In our previous post, we explored the mathematical realities of agentic LLM architectures, detailing how deterministic harnesses and human-in-the-loop (HITL) evaluations prevent cascading failures. But if we step back from the probability formulas, a profound realization emerges: the architectural challenges we face with AI agents today are almost identical to the human management challenges we faced two decades ago.
In 2006, I co-authored a paper titled "Degree of Freedom - Experience of Applying Software Framework". Back then, we were not managing Large Language Models; we were managing global virtual system development teams. Yet, the core software engineering principle we applied then is exactly what we rely on now. We just use a different vocabulary.
Whether dealing with offshore human developers in 2006 or autonomous digital colleagues in 2026, unchecked freedom in a complex system inevitably leads to entropy.
The 2006 Problem: The Design-Implementation Gap
Twenty years ago, a major challenge in programming-in-the-large (PITL) was managing the control between upstream design teams and downstream implementation teams. Ideally, an implementation team would take a user-requirement-based design and execute it closely. In practice, this was incredibly difficult to enforce across different geographical locations and time zones.
We realized that the primary cause of this design-implementation gap was the degree of freedom granted to the implementation developers. Given system design, developers simply had too many ways to implement it.
When developers are given too much freedom, human nature and individual coding habits take over:
- Developers would frequently bypass the structure of the original design by adding new classes to make their own coding easier.
- Junior developers, failing to recognize necessary architectural layers, would mix persistence operations, presentation logic, and business operations all into a single server page.

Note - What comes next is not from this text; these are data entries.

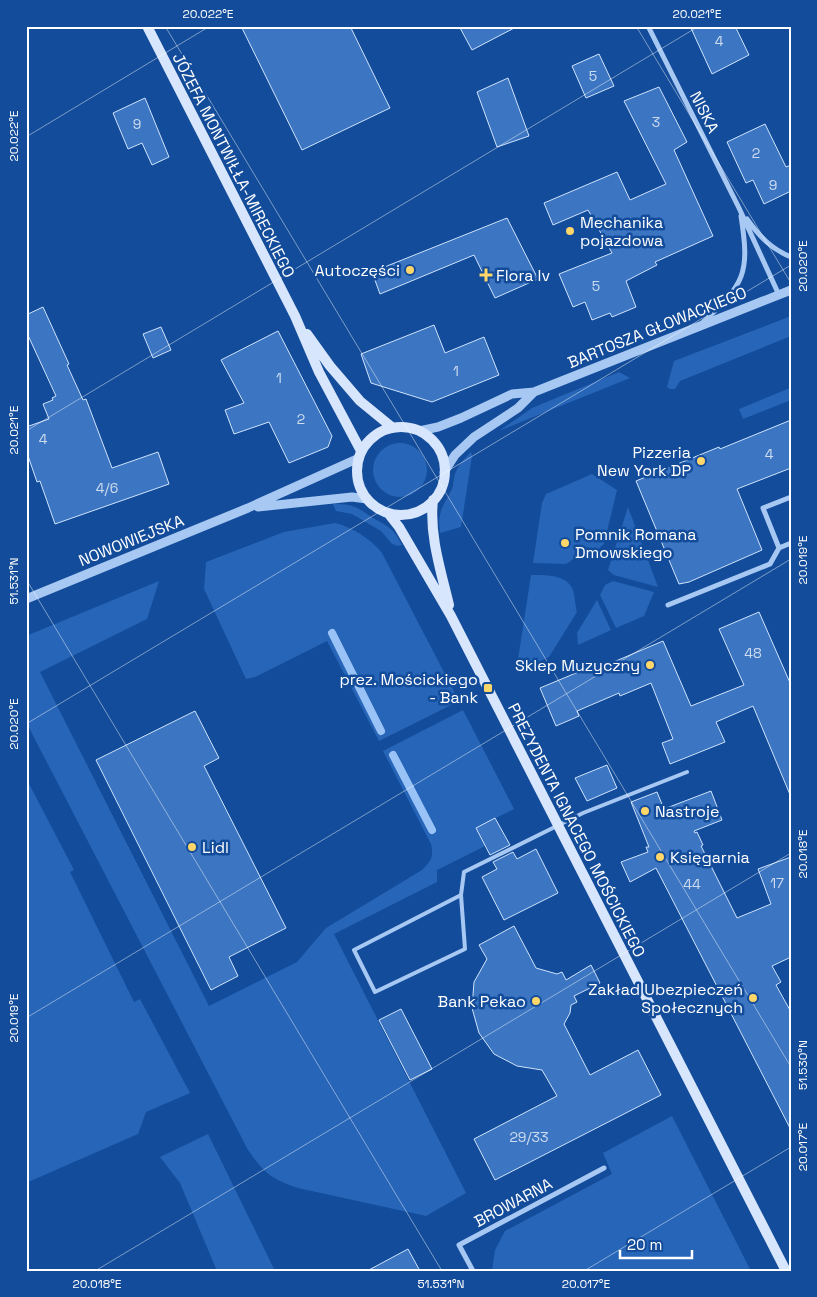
<svg xmlns="http://www.w3.org/2000/svg" width="817" height="1297" font-family="'Space Grotesk',sans-serif">
  <rect width="100%" height="100%" fill="#134c9a"/>
  <path fill="#2665b8" d="M791 316V336L680 381 675 389H670L667 387 674 361Z
    M619 372 630 378 499 431 532 408Z
    M790 388 791 400 743 419 739 409Z
    M373 470a27 27 0 1 1 54 0a27 27 0 1 1-54 0Z
    M471 452 472 456 461 527 440 533C437 511 443 507 452 489 454 484 453 479 455 474 458 465 465 458 471 452Z
    M592 474 617 490 604 544 596 551 578 556 566 564 533 563 542 503 546 494Z
    M333 504C352 504 355 506 370 516 387 527 392 525 402 545L398 546 392 544 381 531 352 514 336 511Z
    M628 507 658 587 614 575 608 570Z
    M335 523C352 527 371 539 382 553L459 701 379 741 327 641 255 677 246 679 204 589 206 562 284 532Z
    M531 575C544 575 565 574 572 588 575 594 575 605 577 612L549 657 516 672Z
    M159 581 147 619 40 672 209 1006 297 962 326 928 422 870C431 861 434 857 431 844L383 751 463 710 514 809 476 828 485 846 437 870V882L334 934 466 1193 426 1216 298 1188C270 1178 265 1174 248 1150L26 722V636Z
    M613 581 654 592 644 616 616 628 600 595 605 585Z
    M597 600 611 630 578 645 577 633Z
    M26 778 74 870 70 872 134 1002 140 999 190 1093 146 1112 138 1134 26 1183Z
    M672 1116 751 1271H492L495 1250 505 1231 612 1174 603 1153Z
    M208 1134 275 1271H217L180 1183 160 1157Z"/>
  <g fill="none" stroke-linecap="round" stroke-linejoin="round">
    <path stroke="#99c3f6" stroke-width="8" d="M332 633 381 731
      M393 755 432 830"/>
  </g>
  <path fill="#3c75c1" stroke="#cfe3fd" d="M241 26H350L390 108 302 150Z
    M459 26H518L472 50Z
    M690 26H735L749 55 712 74Z
    M599 54 614 86 586 98 572 66Z
    M508 78 529 136 497 147 477 92Z
    M659 87 687 142 674 150 713 236 655 262 657 265 626 281 636 307 612 317 610 313 592 320 585 302 573 307 559 274 612 253 588 210 553 225 544 203 617 172 630 200 666 184 624 101Z
    M145 98 169 157 152 165 142 143 128 149 113 113Z
    M765 124 786 167 791 165V191L764 204 753 180 746 183 727 142Z
    M507 218 538 279 495 298 474 255 380 294 372 272Z
    M43 307 69 364 67 365 83 400 86 399 112 468 158 452 169 484 55 524 40 481 37 482 26 450V427L49 419 43 404 53 400 52 398 56 396 26 331V315Z
    M434 325 445 353 484 337 499 375 432 402 371 383 361 354Z
    M161 327 171 350 153 358 143 334Z
    M278 331 332 436 328 447 289 463 269 422 234 434 225 410 244 403 221 360Z
    M791 420V468L737 489 762 550 689 582 679 584 636 481 719 447 720 449Z
    M759 612 791 685V797L753 706 716 722 725 742 670 764 662 743 673 739 651 683 620 696 619 693 577 711 579 716 556 726 540 688 588 668 590 672 663 641 691 706 744 685 719 629Z
    M195 711 219 758 204 766 286 928 229 957 238 976 211 990 96 760Z
    M607 765 617 788 587 801 575 778Z
    M711 791 722 820 694 831 695 833 697 832 703 845 701 846 737 918 771 904 758 869 791 857V957L772 966 781 982 776 985 791 1012V1130L656 868 630 882 621 862 648 852 646 847H649L631 802 657 792 664 809Z
    M495 818 510 845 490 855 476 828Z
    M536 849 558 893 504 920 482 877 497 869 493 862 513 852 517 859Z
    M514 926 536 968 557 974 562 972 566 980 591 965 600 983 574 996 577 1002 571 1005 570 1013 564 1024 590 1075 638 1050 661 1095 495 1180 474 1139 557 1096 542 1070 517 1066 494 1054 479 1033 472 1008 474 982 487 959 479 945Z
    M401 1009 432 1069 410 1080 379 1020Z
    M408 1249 420 1271H367Z"/>
  <g fill="none" stroke-linecap="round" stroke-linejoin="round">
    <path stroke="#a7c8f3" stroke-width="4" d="M461 895 465 949 375 992 354 950 461 895 464 872 583 813 687 772"/>
    <path stroke="#a7c8f3" stroke-width="5" d="M648 26 739 208 779 295
      M747 219C759 236 771 249 791 257
      M703 322C745 284 750 273 741 216
      M779 548 763 508 791 497
      M668 605 770 564 779 548 791 543
      M473 1271 459 1245 604 1168"/>
    <path stroke="#a7c8f3" stroke-width="9" d="M419 431 438 427 461 418 512 394 534 392 791 290
      M444 472 455 455 474 437 518 408 534 392
      M258 507 352 497 367 499
      M26 599 248 508 359 458"/>
    <path stroke="#d7e6fd" stroke-width="10" d="M147 26 295 316 319 372 361 451
      M307 334 330 366 360 401 393 428
      M357 471a44 44 0 1 1 88 0a44 44 0 1 1-88 0Z
      M433 500C429 535 441 571 449 605
      M388 513 399 527 451 616 786 1271"/>
  </g>
  <path fill="none" stroke="#fff" stroke-width="1" stroke-opacity="0.45" d="M165 26 791 1067M636 26 791 283M26 137 210 26M26 431 699 26M26 579 442 1271M26 724 791 265M26 1018 791 559M95 1271 791 853M584 1271 791 1147"/>
  <g fill="#ffd669" stroke="#134c9a" stroke-width="2">
    <circle cx="570" cy="231" r="5"/>
    <circle cx="410" cy="270" r="5"/>
    <path d="M483.5 267.5h5v5h5v5h-5v5h-5v-5h-5v-5h5z"/>
    <circle cx="701" cy="461" r="5"/>
    <circle cx="565" cy="543" r="5"/>
    <circle cx="650" cy="665" r="5"/>
    <rect x="483" y="683" width="10" height="10" rx="2.5"/>
    <circle cx="645" cy="811" r="5"/>
    <circle cx="192" cy="847" r="5"/>
    <circle cx="660" cy="857" r="5"/>
    <circle cx="753" cy="998" r="5"/>
    <circle cx="536" cy="1001" r="5"/>
  </g>
  <g text-anchor="middle" stroke-width="5" stroke-linejoin="round" paint-order="stroke">
    <g font-size="14" fill="#cedcf0">
      <text x="719" y="46">4</text>
      <text x="593" y="81">5</text>
      <text x="656" y="127">3</text>
      <text x="137" y="129">9</text>
      <text x="756" y="158">2</text>
      <text x="773" y="190">9</text>
      <text x="596" y="291">5</text>
      <text x="456" y="376">1</text>
      <text x="279" y="383">1</text>
      <text x="301" y="424">2</text>
      <text x="43" y="444">4</text>
      <text x="769" y="459">4</text>
      <text x="107" y="493">4/6</text>
      <text x="753" y="658">48</text>
      <text x="777" y="888">17</text>
      <text x="692" y="889">44</text>
      <text x="529" y="1142">29/33</text>
    </g>
    <g font-size="16" fill="#fff" stroke="#134c9a">
      <text transform="translate(705 112) rotate(63)" y="6">NISKA</text>
      <text transform="translate(234 165) rotate(63)" y="6">JÓZEFA MONTWIŁŁA-MIRECKIEGO</text>
      <text transform="translate(657 327) rotate(-22)" y="6">BARTOSZA GŁOWACKIEGO</text>
      <text transform="translate(131 540) rotate(-22)" y="6">NOWOWIEJSKA</text>
      <text transform="translate(577 830) rotate(63)" y="6">PREZYDENTA IGNACEGO MOŚCICKIEGO</text>
      <text transform="translate(513 1202) rotate(-28)" y="6">BROWARNA</text>
    </g>
    <g font-size="16" fill="#fff" stroke="#134c9a" text-anchor="start">
      <text x="580" y="228">Mechanika<tspan x="580" dy="18">pojazdowa</tspan></text>
      <text x="400" y="276" text-anchor="end">Autoczęści</text>
      <text x="496" y="281">Flora Iv</text>
      <text x="691" y="458" text-anchor="end">Pizzeria<tspan x="691" dy="18">New York DP</tspan></text>
      <text x="575" y="540">Pomnik Romana<tspan x="575" dy="18">Dmowskiego</tspan></text>
      <text x="640" y="671" text-anchor="end">Sklep Muzyczny</text>
      <text x="478" y="685" text-anchor="end">prez. Mościckiego<tspan x="478" dy="18">- Bank</tspan></text>
      <text x="655" y="817">Nastroje</text>
      <text x="202" y="853">Lidl</text>
      <text x="670" y="863">Księgarnia</text>
      <text x="743" y="995" text-anchor="end">Zakład Ubezpieczeń<tspan x="743" dy="18">Społecznych</tspan></text>
      <text x="526" y="1007" text-anchor="end">Bank Pekao</text>
    </g>
  </g>
  <rect width="817" height="1297" fill="none" stroke="#134c9a" stroke-width="55"/>
  <path d="M620 1250v8h72v-8" fill="none" stroke="#ffffff" stroke-width="2.5"/>
  <text x="627" y="1250" font-size="15" fill="#ffffff" stroke="#134c9a" stroke-width="4" paint-order="stroke">20 m</text>
  <rect x="28" y="28" width="762" height="1242" fill="none" stroke="#fff" stroke-width="2"/>
  <g font-size="12" text-anchor="middle" fill="#fff">
    <text x="208" y="18">20.022°E</text>
    <text x="697" y="18">20.021°E</text>
    <text transform="translate(14 136) rotate(-90)" y="4">20.022°E</text>
    <text transform="translate(803 266) rotate(-90)" y="4">20.020°E</text>
    <text transform="translate(14 430) rotate(-90)" y="4">20.021°E</text>
    <text transform="translate(803 560) rotate(-90)" y="4">20.019°E</text>
    <text transform="translate(14 581) rotate(-90)" y="4">51.531°N</text>
    <text transform="translate(14 724) rotate(-90)" y="4">20.020°E</text>
    <text transform="translate(803 854) rotate(-90)" y="4">20.018°E</text>
    <text transform="translate(14 1018) rotate(-90)" y="4">20.019°E</text>
    <text transform="translate(803 1065) rotate(-90)" y="4">51.530°N</text>
    <text transform="translate(803 1147) rotate(-90)" y="4">20.017°E</text>
    <text x="97" y="1288">20.018°E</text>
    <text x="441" y="1288">51.531°N</text>
    <text x="586" y="1288">20.017°E</text>
  </g>
</svg>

- Developers would bring in their own pre-existing habits, causing the implementation to drift further from the intended design.
Object-oriented programming was supposed to impose discipline, but we discovered that OO without strict discipline was just as chaotic as unstructured programming with goto statements.
The 2006 Solution: Limiting Freedom via Frameworks
To bridge this gap, we adopted and eventually open-sourced a software frameworks (Struts, Hibernate, MVC pattern, etc). Our original goal was to standardize development and reuse major components. However, the most powerful benefit came as a surprise: the framework allowed us to efficiently manage the design-implementation gap.
The frameworks solved our problems by fundamentally limiting the developers' choices:
- It constrained developers, forcing them to follow the framework's structure rather than improvising their own designs to make things work.
- It homogenized the highly diversified coding styles and habits of developers, which was especially crucial in development centers with high turnover rates.
- It made any deviations highly visible; if a developer tried to overload a single page with too much logic, the framework violation became immediately obvious during code reviews.
By limiting the degree of freedom, we standardized the process and ensured reliability.
Fast Forward to Today: Harness Engineering for Digital Colleagues
Today, we are building agentic pipelines where LLMs act as our "downstream implementation team." And once again, we are facing a massive design-implementation gap.
An LLM has a near-infinite degree of freedom. If you give an open-ended prompt to an LLM, it has billions of latent pathways it can take to generate an answer. Without constraints, it will "improvise"—which we now call hallucinating. It will mix logic, ignore the intended architecture, and output unstructured data, much like a junior developer in 2006 trying to cram all business and persistence logic into a single script.
In our previous post, we discussed how to fix this using Harness Engineering. A harness is simply the 2026 term for a framework.
When we build a deterministic harness around an LLM (such as enforcing strict JSON schemas, unit test validation, or routing the agent through a rigid LangGraph state machine), we are doing exactly what the frameworks did two decades ago. We are removing the agent's degree of freedom.
- Instead of hoping the AI formats correctly, a structural harness forces it into predefined operational layers.
- Instead of relying on the AI's "creativity," a deterministic evaluator acts as the ultimate code review, instantly catching any deviation from the required schema.
- Instead of unconstrained generation, we limit its choices so that its output is homogenized, predictable, and manageable.
The Enduring Principle of Software Engineering
Technology evolves at a blinding pace, but the fundamental laws of systems engineering do not. The transition from human offshore teams to digital LLM colleagues has not changed the rules of the game.
Discipline is the bedrock of production software. Twenty years ago, we instilled that discipline by building frameworks to constrain human developers. Today, we instill it by building deterministic harnesses to constrain AI agents. The names have changed, but the secret to reliable architecture remains exactly the same: carefully control the degree of freedom.